Our long-term vision of Personalized Adaptive Accessibility aims to reverse this situation by providing users with interfaces that reflect each person’s unique abilities, devices, and environment. Complementing existing accessibility approaches, Personalized Adaptive Accessibility approach has the promise to not only enable access, but also to make it substantially more efficient by providing each user with interfaces designed to leverage what the user can do best rather than compensating for what the user cannot do or cannot do well.
This vision extends to different kinds of abilities (motor, perceptual, cognitive, emotional) and to a range of factors that might affect them (permanent medical condition, temporary injury, age, choice of input devices, situational impairments caused by activity or context, education, access to technology). Because of the great variety of individual capabilities among computer users, manually designing interfaces for each one of them is impractical and not scalable.
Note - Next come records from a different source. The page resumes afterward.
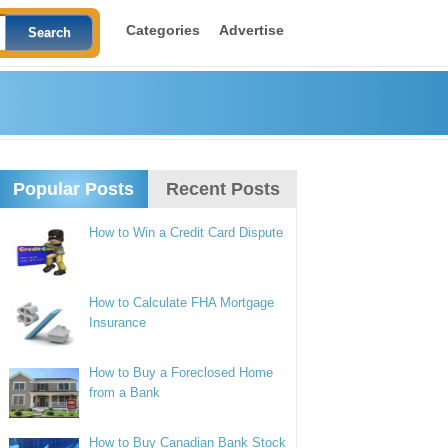
Categories
Advertise
Popular Posts
Recent Posts
How to Win a Credit Card Dispute
How to Calculate FHA Mortgage
Insurance
How to Buy a Foreclosed Home
from a Bank
How to Buy Canadian Bank Stock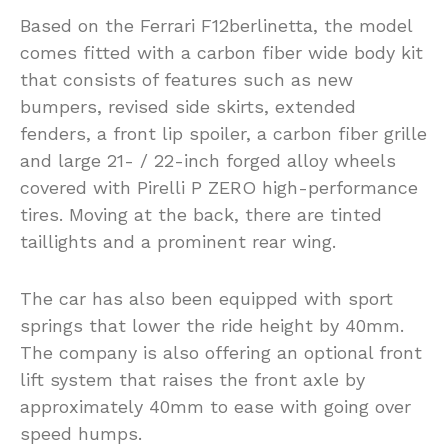
Based on the Ferrari F12berlinetta, the model
comes fitted with a carbon fiber wide body kit
that consists of features such as new
bumpers, revised side skirts, extended
fenders, a front lip spoiler, a carbon fiber grille
and large 21- / 22-inch forged alloy wheels
covered with Pirelli P ZERO high-performance
tires. Moving at the back, there are tinted
taillights and a prominent rear wing.
The car has also been equipped with sport
springs that lower the ride height by 40mm.
The company is also offering an optional front
lift system that raises the front axle by
approximately 40mm to ease with going over
speed humps.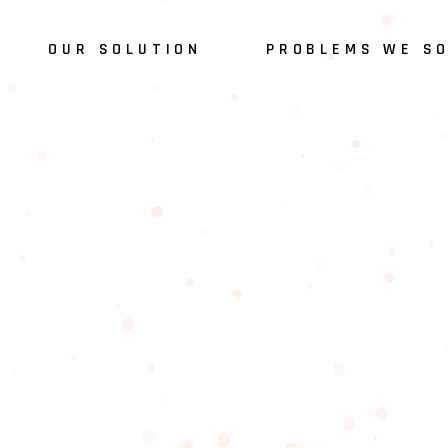
OUR SOLUTION
PROBLEMS WE S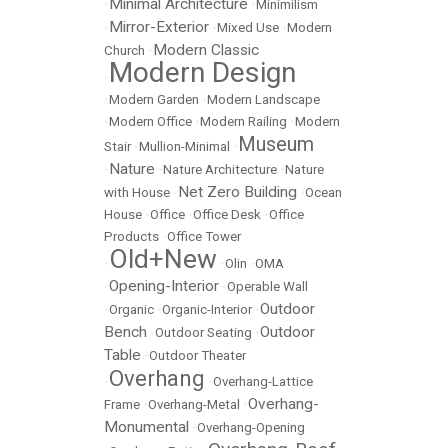
Minimal Architecture
•
•
Minimilism
Mirror-Exterior
•
•
Mixed Use
•
Modern
Modern Classic
Church
•
Modern Design
•
•
Modern Garden
•
Modern Landscape
•
Modern Office
•
Modern Railing
•
Modern
Museum
Stair
•
Mullion-Minimal
•
Nature
•
•
Nature Architecture
•
Nature
Net Zero Building
with House
•
•
Ocean
House
•
Office
•
Office Desk
•
Office
Products
•
Office Tower
Old+New
•
•
Olin
•
OMA
Opening-Interior
•
•
Operable Wall
Outdoor
•
Organic
•
Organic-Interior
•
Bench
Outdoor
•
Outdoor Seating
•
Table
•
Outdoor Theater
Overhang
•
•
Overhang-Lattice
Overhang-
Frame
•
Overhang-Metal
•
Monumental
•
Overhang-Opening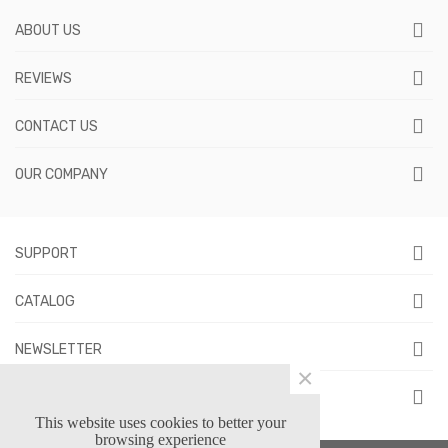
ABOUT US
REVIEWS
CONTACT US
OUR COMPANY
SUPPORT
CATALOG
NEWSLETTER
×
FOLLOW US
This website uses cookies to better your
browsing experience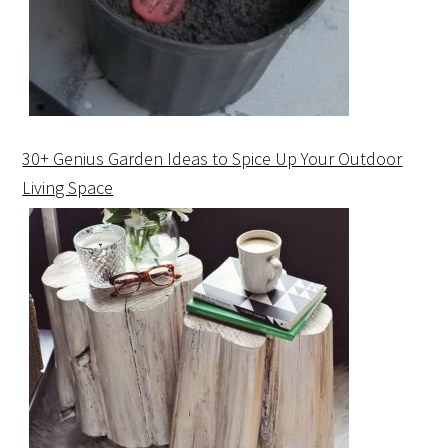
30+ Genius Garden Ideas to Spice Up Your Outdoor
Living Space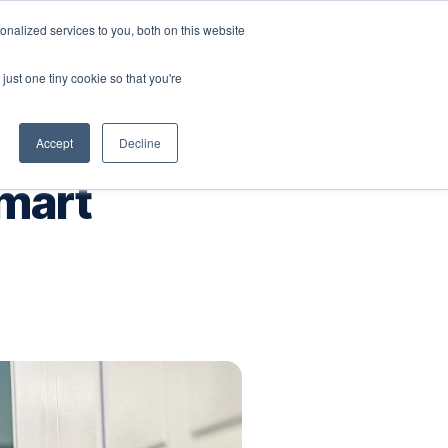
nalized services to you, both on this website
Company
Book a workshop
just one tiny cookie so that you're
Accept
Decline
Smart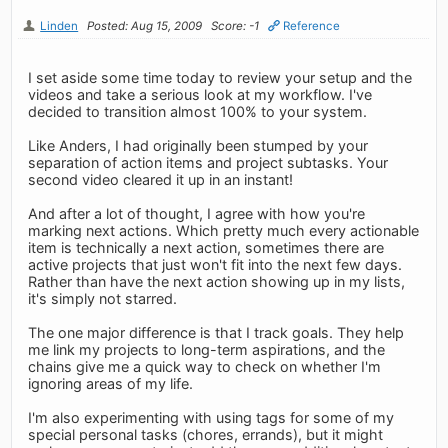
Linden
Posted: Aug 15, 2009
Score: -1
Reference
I set aside some time today to review your setup and the
videos and take a serious look at my workflow. I've
decided to transition almost 100% to your system.
Like Anders, I had originally been stumped by your
separation of action items and project subtasks. Your
second video cleared it up in an instant!
And after a lot of thought, I agree with how you're
marking next actions. Which pretty much every actionable
item is technically a next action, sometimes there are
active projects that just won't fit into the next few days.
Rather than have the next action showing up in my lists,
it's simply not starred.
The one major difference is that I track goals. They help
me link my projects to long-term aspirations, and the
chains give me a quick way to check on whether I'm
ignoring areas of my life.
I'm also experimenting with using tags for some of my
special personal tasks (chores, errands), but it might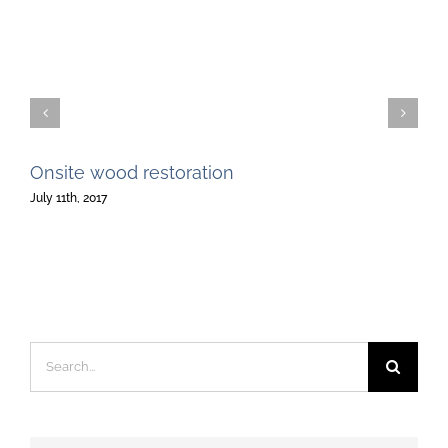
Onsite wood restoration
July 11th, 2017
Search
for: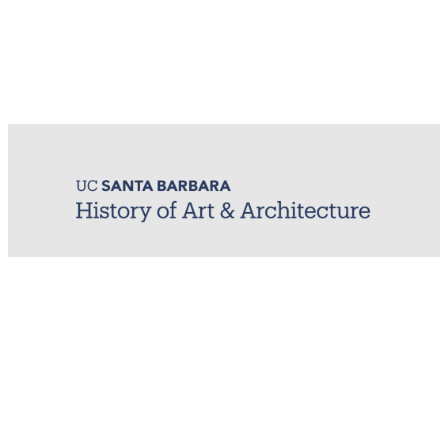
MIRL (Material / Image Research Lab)
History of Art & Architecture
Arts Building, Room 1245
University of California, Santa Barbara
Santa Barbara, CA 93106-7080
mirl@arthistory.ucsb.edu
+1 805.893.2509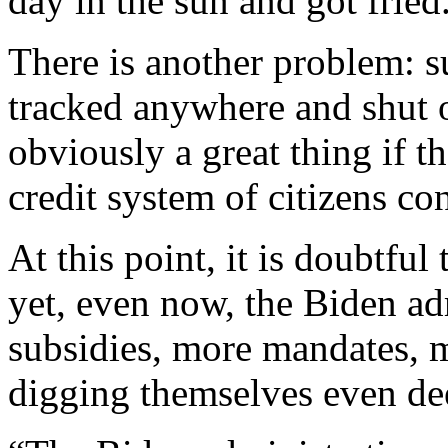
day in the sun and got fried
There is another problem: s
tracked anywhere and shut o
obviously a great thing if t
credit system of citizens con
At this point, it is doubtful
yet, even now, the Biden ad
subsidies, more mandates, m
digging themselves even dee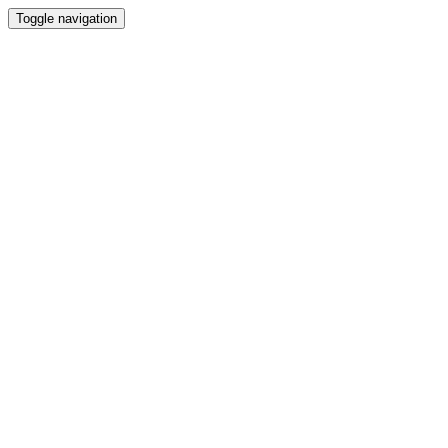
Toggle navigation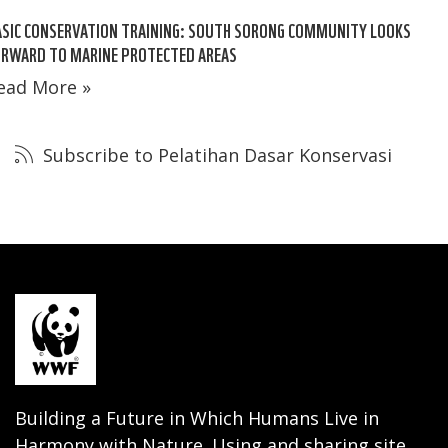
SIC CONSERVATION TRAINING: SOUTH SORONG COMMUNITY LOOKS
ORWARD TO MARINE PROTECTED AREAS
ead More »
Subscribe to Pelatihan Dasar Konservasi
Building a Future in Which Humans Live in
Harmony with Nature. Using and sharing site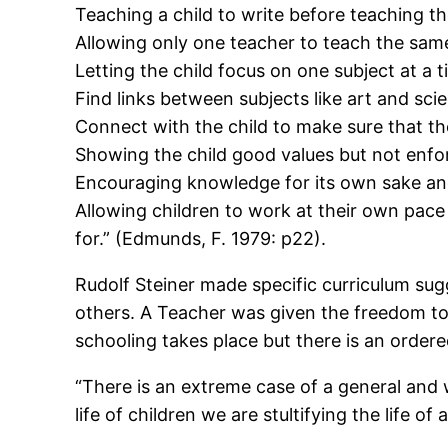
Teaching a child to write before teaching t
Allowing only one teacher to teach the same
Letting the child focus on one subject at a t
Find links between subjects like art and sci
Connect with the child to make sure that th
Showing the child good values but not enforc
Encouraging knowledge for its own sake an
Allowing children to work at their own pace 
for.” (Edmunds, F. 1979: p22).
Rudolf Steiner made specific curriculum sug
others. A Teacher was given the freedom to 
schooling takes place but there is an ordered
“There is an extreme case of a general and 
life of children we are stultifying the life o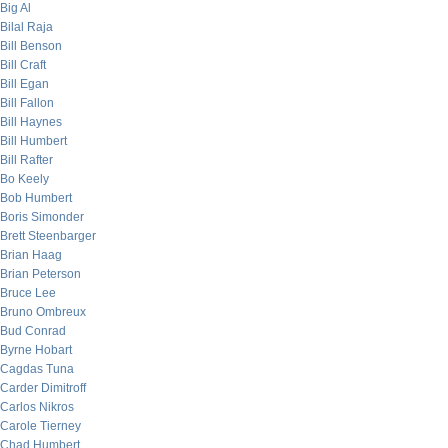
Big Al
Bilal Raja
Bill Benson
Bill Craft
Bill Egan
Bill Fallon
Bill Haynes
Bill Humbert
Bill Rafter
Bo Keely
Bob Humbert
Boris Simonder
Brett Steenbarger
Brian Haag
Brian Peterson
Bruce Lee
Bruno Ombreux
Bud Conrad
Byrne Hobart
Cagdas Tuna
Carder Dimitroff
Carlos Nikros
Carole Tierney
Chad Humbert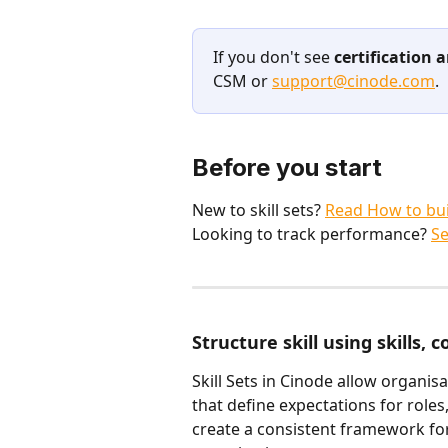
If you don't see 
certification
CSM or 
support@cinode.com
.
Before you start
New to skill sets? 
Read How to bui
Looking to track performance? 
Se
Structure skill using skills, 
Skill Sets in Cinode allow organisa
that define expectations for roles,
create a consistent framework f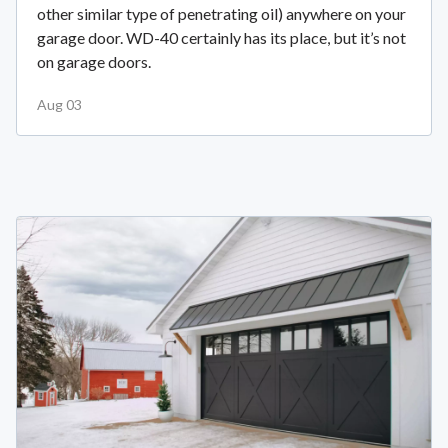
other similar type of penetrating oil) anywhere on your
garage door. WD-40 certainly has its place, but it’s not
on garage doors.
Aug 03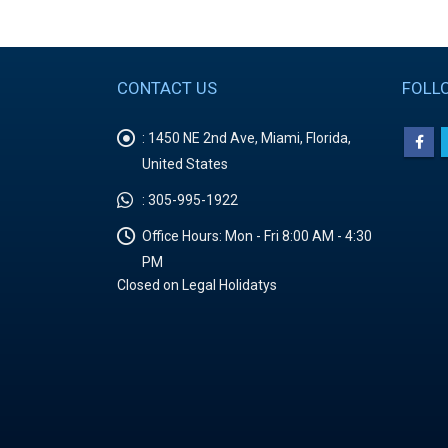
CONTACT US
FOLL
:
1450 NE 2nd Ave, Miami, Florida,
United States
:
305-995-1922
Office Hours:
Mon - Fri 8:00 AM - 4:30
PM
Closed on Legal Holidatys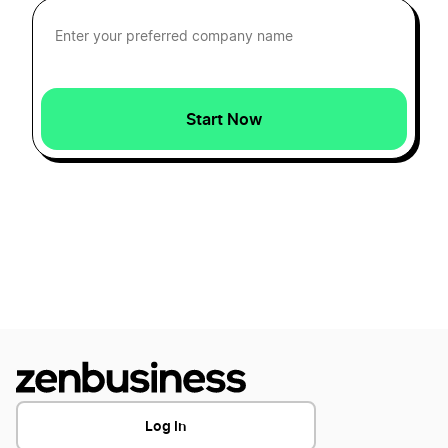
How to Create a Racing Logo?
How to Create a Rocket Logo?
Start Now
How to Create a Shipping and Logistics
Logo?
How to Create a Stop Logo?
How to Create a Submarine Logo
Log In
How to Create a Train Logo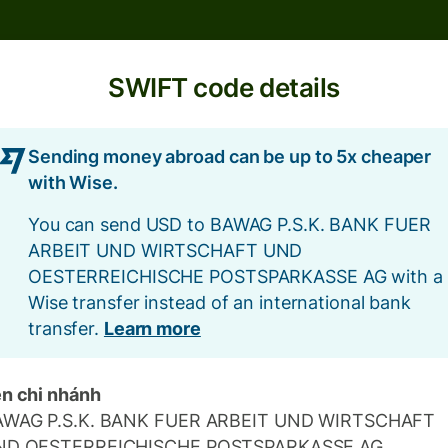
SWIFT code details
Sending money abroad can be up to 5x cheaper
with Wise.
You can send USD to BAWAG P.S.K. BANK FUER
ARBEIT UND WIRTSCHAFT UND
OESTERREICHISCHE POSTSPARKASSE AG with a
Wise transfer instead of an international bank
transfer.
Learn more
n chi nhánh
AWAG P.S.K. BANK FUER ARBEIT UND WIRTSCHAFT
ND OESTERREICHISCHE POSTSPARKASSE AG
To address this challenge, we are developing novel techniques for automatically generating and adapting user interfaces, for enabling powerful user-driven customization of interfaces, for supporting collaborative community-based design, as well as for enabling application designers to create intentionally flexible and adaptable interfaces.
We are looking for Fellows with a strong interest in inventing novel technologies to enable more equitable access to computing and with expertise in a combination of any of the relevant fields including accessibility, human-computer interaction, crowdsourcing, artificial intelligence and machine learning. We are also hoping that the Fellow(s) who join us will take advantage of the unique interdisciplinary environment of CRCS and forge connections with other parts of Harvard campus.
Language-Based Security and Privacy
The focus of the Language-Based Security group is on the development of technology that helps detect or prevent implementation flaws in security and privacy-critical software. Specifically, we are investigating the role of advanced type systems for tracking information flow in programs; new compiler techniques and hardware designs for enforcing security policies in an efficient fashion; new languages for specification of policies; and new techniques for minimizing the needs to trust software and hardware.